Benefits Beyond the Paycheck

Most staffing agencies offer a benefits package on top of your pay. Standard perks include health, dental, and vision insurance, often available from day one of your contract. Many agencies also provide travel reimbursement to get to your assignment, license reimbursement if you need a new state license, continuing education allowances, and retirement plans. The quality and cost of these benefits vary widely between agencies, so they’re worth comparing alongside the weekly pay rate. A contract that pays $100 less per week but includes free health insurance and a 401(k) match could be worth more in total compensation.

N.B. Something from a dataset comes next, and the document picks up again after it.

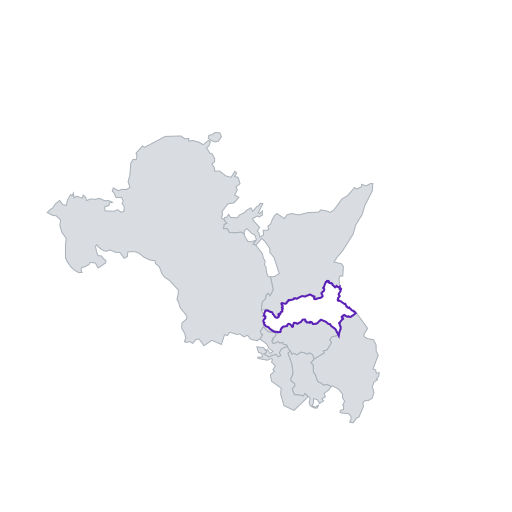 map of Pakistan with Uzbekistan, India, Afghanistan and 4 others greyed out, rotated 222°
{"feature_id": "PAK", "entity_name": "Pakistan", "entity_type": "country or territory", "adm_level": 0, "iso_a3": "PAK", "parent_name": "Asia", "parent_adm1": "", "projection": "equal_earth", "projection_center": [69.806, 30.395], "detail": "fine", "context": "with_neighbors", "style": "outline", "palette": "violet", "viewbox_px": 512, "rotation_deg": 222, "n_neighbors": 7, "source": "natural_earth", "source_scale": "50m", "svg_char_len": 13467}
<svg xmlns="http://www.w3.org/2000/svg" viewBox="0 0 512 512"><g transform="rotate(222 256 256)"><path d="M123.1,186.5L124.4,166.7L135.1,163.5L145.2,169.8L148.9,174.6L160.8,173.4L165.7,177.3L165.2,182.8L167.3,182.8L168.1,187.3L173.4,187.5L174.5,190.1L176.1,190.0L177.9,186.1L185.8,181.3L187.1,181.8L183.6,185.4L186.7,187.4L189.6,186.1L194.6,189.0L189.3,192.9L184.4,192.5L183.7,191.0L184.6,188.4L179.0,189.7L175.6,196.3L172.1,196.1L171.0,198.5L174.1,199.9L175.0,204.0L172.5,209.8L166.9,208.5L167.1,205.1L157.1,199.9L149.7,193.4L147.8,187.8L146.4,186.8L141.9,187.0L140.3,185.9L140.1,181.5L134.7,178.7L131.0,181.8L127.3,183.7L127.8,186.5L123.1,186.5Z" fill="#d9dde1" stroke="#a8b0b8" stroke-width="1"/><path d="M304.5,261.6L305.0,263.9L303.6,265.0L304.2,268.7L300.9,267.6L295.4,271.8L295.8,275.3L293.7,280.4L293.7,283.3L292.0,288.4L288.3,287.0L288.5,293.3L287.6,295.4L288.2,298.0L286.1,299.5L283.1,289.7L281.8,289.7L281.3,293.7L278.6,290.5L279.8,287.0L281.8,286.7L283.6,281.5L280.9,280.5L272.4,279.7L271.7,275.5L269.5,275.2L265.8,272.6L264.4,276.7L267.9,279.9L265.2,282.2L264.3,284.4L267.2,286.0L266.6,289.7L268.4,294.3L269.3,299.4L268.8,301.6L260.0,302.8L260.5,307.5L258.1,311.2L251.6,315.3L246.7,322.7L238.7,330.7L238.8,333.6L232.3,337.4L230.2,337.7L228.9,342.5L230.3,356.0L228.4,362.0L228.5,372.8L226.0,373.1L223.9,377.9L225.4,380.0L221.1,381.8L219.5,386.2L217.7,388.0L213.1,382.1L209.0,366.7L204.8,357.6L202.7,345.8L198.4,337.1L195.0,317.0L194.9,309.5L194.0,303.7L187.3,307.4L184.1,306.7L178.1,299.2L180.3,297.0L178.9,294.5L173.6,289.3L176.6,285.3L186.6,285.3L185.7,280.0L183.2,277.0L182.6,272.3L179.7,269.6L184.6,263.3L189.9,263.7L194.5,257.5L197.2,251.4L201.5,245.5L201.3,241.3L205.0,237.9L201.4,235.0L198.2,226.0L200.3,223.5L206.9,224.9L211.8,224.0L215.8,219.2L220.7,225.9L220.4,230.7L222.3,233.6L222.2,236.6L219.1,235.8L220.5,242.3L231.3,250.2L228.6,252.9L227.0,258.5L241.8,267.0L248.0,267.8L250.8,270.9L259.8,272.9L263.5,272.8L263.3,264.0L266.0,262.7L266.8,268.6L271.1,270.9L273.8,270.0L281.3,270.2L281.4,266.5L279.4,264.6L283.0,263.8L286.8,259.4L291.6,255.6L295.5,257.0L298.5,254.5L300.9,258.2L299.6,260.7L304.5,261.6Z" fill="#d9dde1" stroke="#a8b0b8" stroke-width="1"/><path d="M166.9,208.5L169.3,208.6L173.8,210.4L176.9,208.6L178.4,209.7L179.8,207.1L182.3,207.2L183.4,204.1L185.3,202.2L187.6,203.5L187.1,205.2L188.4,205.5L188.1,210.2L189.8,212.1L193.2,210.3L195.8,207.8L203.2,208.2L204.0,209.8L189.8,213.4L187.3,215.8L188.8,221.1L186.7,223.6L186.9,225.8L185.7,227.9L181.5,227.7L183.3,231.5L180.5,233.0L178.6,236.5L178.8,240.0L177.1,241.7L175.5,241.1L172.1,241.9L171.6,243.6L168.3,243.5L165.8,246.9L165.6,251.9L159.8,254.4L156.7,253.9L155.7,255.2L153.1,254.4L148.6,255.3L141.2,252.3L145.4,246.9L145.1,243.1L141.8,242.1L140.3,233.7L142.3,230.5L140.4,229.7L143.8,218.3L148.1,220.5L151.4,219.7L152.4,217.1L155.8,216.2L158.3,214.5L159.3,209.9L162.9,208.8L163.6,206.8L166.9,208.5Z" fill="#d9dde1" stroke="#a8b0b8" stroke-width="1"/><path d="M172.5,209.8L175.0,204.0L174.1,199.9L171.0,198.5L172.1,196.1L175.6,196.3L179.0,189.7L184.6,188.4L183.7,191.0L184.4,192.5L186.1,192.4L184.6,194.1L180.0,193.2L179.6,196.4L184.1,195.9L189.4,197.7L197.4,196.9L198.6,202.1L199.9,201.5L202.6,202.8L203.2,208.2L195.8,207.8L193.2,210.3L189.8,212.1L188.1,210.2L188.4,205.5L187.1,205.2L187.6,203.5L185.3,202.2L183.4,204.1L182.3,207.2L179.8,207.1L178.4,209.7L176.9,208.6L173.8,210.4L172.5,209.8Z" fill="#d9dde1" stroke="#a8b0b8" stroke-width="1"/><path d="M108.8,183.9L110.8,182.1L115.6,181.0L118.3,182.5L120.9,186.8L127.8,186.5L127.3,183.7L131.0,181.8L134.7,178.7L140.1,181.5L140.3,185.9L141.9,187.0L146.4,186.8L147.8,187.8L149.7,193.4L157.1,199.9L167.1,205.1L166.9,208.5L163.6,206.8L162.9,208.8L159.3,209.9L158.3,214.5L155.8,216.2L152.4,217.1L151.4,219.7L148.1,220.5L143.8,218.3L143.6,213.5L140.4,213.3L135.7,208.2L132.3,207.6L127.7,204.8L124.7,204.2L122.8,205.3L119.9,205.1L116.7,208.4L112.8,209.4L112.3,205.4L113.4,199.6L110.2,197.7L111.6,193.9L108.8,193.6L110.1,188.9L114.0,190.3L117.8,188.5L115.0,185.2L114.1,182.1L110.6,183.5L109.8,187.5L108.8,183.9Z" fill="#d9dde1" stroke="#a8b0b8" stroke-width="1"/><path d="M86.4,251.7L84.2,248.6L84.4,245.4L82.9,245.4L84.0,241.2L82.1,236.7L77.0,233.5L74.5,228.0L75.9,223.5L78.3,221.5L78.3,218.1L75.6,216.4L71.7,205.1L72.8,203.3L72.2,196.9L75.3,195.3L75.7,197.4L77.5,200.0L80.4,200.8L81.9,200.6L87.4,196.5L89.0,196.1L90.1,197.7L88.3,200.5L90.7,203.4L91.8,203.1L92.8,207.3L96.7,208.5L99.5,211.3L105.5,212.3L112.3,210.8L112.8,209.4L116.7,208.4L119.9,205.1L122.8,205.3L124.7,204.2L127.7,204.8L132.3,207.6L135.7,208.2L140.4,213.3L143.6,213.5L143.8,218.3L140.4,229.7L142.3,230.5L140.3,233.7L141.8,242.1L145.1,243.1L145.4,246.9L141.2,252.3L145.0,259.0L149.2,261.7L149.2,266.9L151.4,267.9L151.7,270.7L145.1,273.8L143.2,280.9L124.7,276.9L123.1,269.4L121.0,268.4L117.5,269.4L112.8,272.4L107.4,270.4L103.0,265.7L98.8,264.0L93.4,250.4L90.9,251.4L88.2,249.4L86.4,251.7Z" fill="#d9dde1" stroke="#a8b0b8" stroke-width="1"/><path d="M365.3,323.3L361.4,321.4L360.8,316.0L362.9,313.2L367.8,311.5L370.4,311.6L371.7,314.0L369.9,316.7L369.1,320.3L365.3,323.3ZM224.5,180.8L224.0,177.8L226.7,176.4L222.5,167.1L232.4,163.8L234.6,154.5L242.8,156.2L244.8,153.8L244.5,148.7L247.7,148.2L250.4,144.8L251.9,144.4L253.3,148.0L257.0,150.7L262.9,152.6L266.2,156.7L265.4,162.8L267.1,165.1L277.6,166.8L283.0,170.1L285.6,170.7L288.2,175.6L291.0,178.8L304.3,179.9L309.7,179.1L314.0,179.9L320.7,183.3L325.7,183.2L327.9,184.9L332.2,182.0L338.5,180.1L344.7,179.9L349.2,178.0L354.0,173.3L351.2,169.5L352.5,166.1L359.4,167.6L362.8,164.8L368.5,162.8L370.5,159.3L372.9,157.9L378.6,157.2L381.9,157.8L381.8,155.9L377.2,152.3L373.5,150.7L370.9,152.6L366.8,151.8L364.7,152.4L363.1,150.3L365.3,141.4L370.6,143.3L375.1,140.2L374.4,138.0L376.2,132.8L377.8,131.2L376.8,128.5L374.3,127.4L376.6,125.0L381.1,124.1L386.1,124.0L392.3,125.4L396.4,127.2L405.4,137.2L408.7,142.1L416.1,143.7L422.1,147.3L425.5,152.1L431.6,152.1L434.3,150.1L440.3,148.6L440.0,153.2L439.2,155.1L439.9,160.8L439.0,165.9L433.7,164.9L430.9,166.8L433.5,171.4L434.9,177.7L432.9,177.8L433.8,180.6L430.1,177.4L429.4,180.4L423.7,182.8L425.2,185.7L421.5,185.5L419.0,183.7L417.2,187.6L413.4,190.6L410.9,194.1L405.4,195.8L402.9,198.4L398.7,199.9L400.4,197.3L399.0,195.1L401.4,191.4L398.4,188.5L391.4,194.3L389.7,197.9L385.6,198.2L384.0,200.8L387.0,204.6L390.7,205.5L391.4,208.0L395.2,209.7L399.1,205.7L403.4,207.8L406.2,208.0L407.6,211.0L401.8,212.6L400.5,215.6L396.9,218.5L395.5,222.5L400.8,225.7L403.7,231.4L411.2,241.3L412.0,245.6L409.5,247.3L411.1,250.4L414.0,252.3L413.9,261.9L411.4,262.4L403.5,284.1L392.2,294.9L387.1,295.6L384.6,298.4L382.8,296.4L380.5,299.4L374.4,302.5L369.7,303.4L368.7,310.0L366.2,310.3L364.6,305.9L365.4,303.5L359.1,301.5L357.0,302.5L352.2,300.9L349.8,298.4L350.2,294.8L345.9,293.7L343.5,291.4L339.9,294.7L331.8,295.4L327.2,297.8L328.4,304.8L325.9,304.7L325.1,300.7L321.9,302.5L316.2,299.0L317.2,293.9L314.2,292.7L312.6,287.1L307.9,288.1L307.9,280.8L311.8,275.8L311.0,266.2L308.9,264.7L307.1,261.2L304.5,261.6L299.6,260.7L300.9,258.2L298.5,254.5L295.5,257.0L291.6,255.6L286.8,259.4L283.0,263.8L279.4,264.6L277.4,263.0L271.7,261.4L269.4,263.0L266.7,267.4L266.0,262.7L263.3,264.0L252.9,262.0L249.1,259.4L245.6,258.2L244.0,255.3L241.4,254.5L236.7,250.6L233.1,248.8L231.3,250.2L220.5,242.3L219.1,235.8L222.2,236.6L222.3,233.6L220.4,230.7L220.7,225.9L215.8,219.2L208.6,216.9L207.2,212.5L204.0,209.8L203.2,208.2L202.6,202.8L199.9,201.5L198.6,202.1L197.4,196.9L198.6,195.6L198.0,194.3L201.9,191.7L204.8,190.6L209.3,191.4L210.8,187.9L216.1,187.2L217.5,185.0L223.9,182.1L224.5,180.8Z" fill="#d9dde1" stroke="#a8b0b8" stroke-width="1"/><path d="M211.1,218.2L212.4,221.4L212.3,222.1L211.8,222.4L211.3,222.6L211.2,222.7L211.2,222.9L211.0,223.2L210.5,223.5L210.2,223.5L209.9,223.4L208.7,223.9L208.1,223.9L207.7,224.2L207.4,224.5L206.7,224.9L206.3,224.9L205.6,224.7L204.8,224.3L204.4,224.1L204.1,224.1L203.4,224.1L201.8,223.7L200.6,223.4L199.1,224.0L198.6,225.0L198.5,225.3L198.4,225.6L198.5,225.9L199.0,226.1L199.2,226.4L199.2,226.7L198.9,227.2L198.9,227.4L199.0,227.5L199.8,227.8L200.2,227.8L200.4,227.8L200.4,228.1L200.3,228.4L199.7,228.7L199.3,229.0L199.2,229.4L199.3,229.7L199.4,229.9L199.9,230.4L200.0,230.7L200.0,231.0L199.9,231.4L199.4,232.2L199.3,232.3L199.4,232.5L200.0,233.2L200.4,233.5L200.7,233.6L200.8,234.0L200.9,234.4L200.8,234.7L201.0,235.0L201.6,234.9L202.0,235.0L202.2,234.9L202.4,235.0L202.3,235.9L202.4,236.4L202.5,236.6L202.9,236.8L203.8,236.8L204.9,237.3L205.2,237.6L205.4,237.8L205.3,238.2L205.0,238.6L204.2,238.9L202.8,239.8L202.3,240.1L202.0,240.5L201.9,240.8L201.8,241.1L202.1,242.3L202.2,242.6L201.9,244.3L202.0,244.6L202.3,244.7L202.4,245.1L201.9,245.6L201.3,246.0L201.1,246.0L200.6,246.7L199.7,248.2L199.2,248.7L199.1,249.2L199.3,249.6L199.4,250.0L199.2,250.3L198.8,250.7L198.2,251.1L197.3,251.4L196.9,251.7L196.3,253.9L195.8,255.1L195.1,256.7L194.9,257.1L192.4,258.7L192.1,259.0L191.6,260.7L191.4,261.1L190.6,262.1L190.4,262.9L190.3,263.4L188.8,264.0L187.7,264.1L187.2,264.2L185.8,264.9L185.5,265.0L185.2,264.8L185.0,264.6L184.8,264.2L184.7,263.6L184.4,263.3L184.1,263.1L183.7,263.1L183.3,263.3L183.0,263.6L182.5,264.1L182.1,265.0L181.4,266.4L180.6,267.3L180.2,267.9L179.9,268.2L179.8,268.5L179.6,269.5L179.5,270.4L179.5,270.6L179.7,270.8L180.7,271.5L181.5,271.7L182.1,271.8L182.4,272.0L182.5,272.2L182.6,272.4L182.5,274.0L182.2,274.8L182.2,275.3L182.3,275.8L183.1,277.1L183.4,277.2L183.9,277.2L184.2,277.2L184.5,277.1L184.8,277.3L184.9,277.5L184.8,278.8L185.1,279.3L185.5,280.1L185.9,281.0L186.2,282.0L186.5,282.8L186.7,283.3L186.4,283.5L186.3,284.0L186.3,284.3L186.3,284.5L186.5,284.7L186.6,284.8L186.6,285.0L186.4,285.2L186.1,285.2L185.9,285.4L185.6,285.9L185.4,286.0L185.2,286.0L184.9,285.9L184.5,285.7L184.4,285.4L184.5,285.1L184.4,284.9L184.1,284.9L183.2,285.3L182.3,285.7L182.0,286.3L181.6,286.4L181.0,286.4L180.6,286.4L179.9,285.8L177.9,285.8L177.6,285.7L177.3,285.8L176.9,285.7L176.7,285.8L176.4,285.6L176.2,285.6L176.1,285.8L176.1,287.7L175.0,287.7L174.0,287.9L173.5,288.3L173.4,288.7L173.3,289.0L173.1,288.6L172.9,288.4L172.8,288.5L172.5,288.5L172.1,288.0L171.9,288.5L171.2,288.6L171.2,288.3L171.1,287.9L170.8,288.2L170.5,287.8L170.4,287.3L170.2,287.1L169.9,286.9L169.6,286.4L169.6,285.8L169.5,285.2L169.0,282.8L168.7,282.6L166.9,282.2L166.8,281.8L166.9,280.7L166.9,280.0L166.3,279.0L166.2,278.4L165.7,277.9L165.2,277.7L164.7,277.8L164.5,278.0L164.3,278.4L165.3,278.3L165.6,278.4L165.8,278.6L165.6,278.6L165.2,278.5L164.8,278.5L163.2,278.8L162.3,279.2L161.0,279.1L159.5,279.5L158.2,279.5L157.6,280.2L157.3,280.1L157.1,279.9L155.3,279.3L155.2,279.1L154.9,278.9L154.6,279.2L154.3,279.3L153.4,279.0L152.6,279.2L152.3,279.5L152.3,280.1L151.4,280.0L150.9,279.8L150.2,280.0L148.6,279.7L148.1,279.8L147.6,280.1L147.3,280.4L147.0,280.5L146.7,280.1L146.4,280.0L146.2,280.1L145.9,280.4L145.1,280.6L144.4,280.5L143.6,280.2L143.8,279.6L144.0,277.8L144.1,277.1L144.1,276.8L144.1,276.7L144.4,276.4L144.5,276.2L144.8,274.3L145.0,273.9L146.1,273.3L146.3,273.0L146.8,273.1L146.9,272.7L147.1,272.3L147.5,272.0L147.7,271.9L148.6,271.7L149.1,271.4L149.3,271.4L150.7,271.4L151.0,271.3L151.0,271.2L151.1,270.2L151.4,270.0L151.3,269.2L151.4,268.8L151.7,268.5L151.7,268.3L151.5,268.0L151.2,267.8L151.1,267.7L149.9,267.9L149.5,267.8L149.3,267.7L149.2,267.6L149.3,267.4L149.3,267.1L149.5,266.6L149.5,266.2L149.4,264.4L149.3,263.2L149.4,262.0L149.4,261.8L149.3,261.7L149.2,261.7L148.5,261.8L147.9,261.0L147.6,260.7L146.6,260.3L146.2,260.3L145.5,259.9L144.4,258.5L144.1,258.0L143.9,257.2L143.2,255.6L143.2,255.2L141.1,252.1L147.8,254.7L148.3,254.8L153.2,254.3L154.9,254.7L155.5,254.9L155.9,254.5L156.3,254.2L156.8,254.0L157.4,253.9L158.8,253.9L159.2,253.9L160.0,253.9L164.8,252.2L165.1,252.1L165.3,251.7L165.2,251.0L165.1,250.6L165.3,250.1L165.4,249.4L165.4,248.3L165.4,247.7L165.7,246.5L165.9,245.9L166.6,245.4L166.8,245.2L167.4,244.2L167.8,243.8L168.2,243.5L168.7,243.6L169.1,243.9L169.8,244.1L170.6,244.0L171.2,243.7L171.5,243.5L171.8,243.3L171.8,243.1L171.5,242.9L171.2,242.7L171.2,242.4L171.4,242.2L171.9,242.1L173.1,241.4L173.6,240.9L173.7,240.6L174.0,240.6L174.4,240.8L175.0,240.9L175.3,240.7L175.7,240.6L176.0,240.9L176.2,241.2L176.5,241.5L176.9,241.6L177.3,241.4L177.8,241.0L178.7,239.8L178.5,236.9L178.7,236.4L179.0,236.0L179.2,235.5L179.2,235.0L179.5,234.6L179.7,233.5L180.0,233.2L180.6,233.1L181.5,233.0L183.0,231.9L183.1,231.5L182.8,231.0L182.4,230.0L182.1,229.4L181.3,228.4L181.4,227.7L181.8,227.5L183.0,227.9L183.3,228.0L183.7,228.1L184.7,228.1L185.6,227.9L186.4,227.5L186.6,227.1L186.6,225.7L186.3,225.3L186.1,225.0L186.1,224.7L186.3,224.6L186.5,224.3L186.7,223.8L187.2,223.3L187.5,222.8L188.2,222.2L188.4,221.7L188.6,221.4L188.8,221.1L188.8,220.8L188.5,220.4L188.5,220.1L188.8,219.7L188.7,218.9L188.4,218.6L188.3,217.9L188.0,217.2L187.9,217.0L187.6,216.6L187.1,216.3L187.0,216.0L187.2,215.6L187.5,215.3L188.2,214.6L188.5,214.1L188.8,213.8L189.2,213.8L189.5,213.8L189.7,213.5L190.1,213.2L190.9,212.7L191.1,212.3L191.5,212.1L191.8,212.0L192.3,211.9L193.1,211.5L194.7,211.4L195.2,211.3L198.0,211.2L199.0,211.6L199.9,211.2L201.3,210.5L201.6,210.4L202.0,210.4L202.3,210.5L202.8,210.8L203.6,210.6L203.9,210.7L204.8,211.1L205.0,211.2L205.2,212.1L205.3,212.1L205.8,211.9L206.2,212.0L206.7,212.3L207.0,212.6L207.2,212.8L207.4,213.3L207.6,214.1L207.6,215.3L207.5,215.5L207.3,215.8L207.4,216.0L207.5,216.2L208.1,216.4L208.2,216.6L208.4,217.3L208.6,217.4L208.9,217.4L209.5,217.2L210.0,217.0L210.2,216.9L210.2,217.6L210.5,217.8L211.1,218.2Z" fill="none" stroke="#5b21b6" stroke-width="2"/></g></svg>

What Travel Nurses Actually Take Home

Putting it all together, a travel nurse working a standard 36-hour week in a mid-range state and specialty can expect to gross roughly $1,800 to $2,500 per week, or $90,000 to $130,000 annualized. After taxes (remembering that a large portion is tax-free stipend), take-home pay often lands between $1,500 and $2,200 per week. Nurses in high-paying states working overtime or crisis contracts can push well above that range.

The trade-off is real, though. You’re covering duplicate housing costs, spending time away from home, and navigating new hospital systems every few months. Travel nurses who earn the most tend to be strategic: they pick high-demand specialties, target states where pay outpaces cost of living, maintain a legitimate tax home, and negotiate aggressively with their agencies on blended rates and stipend amounts.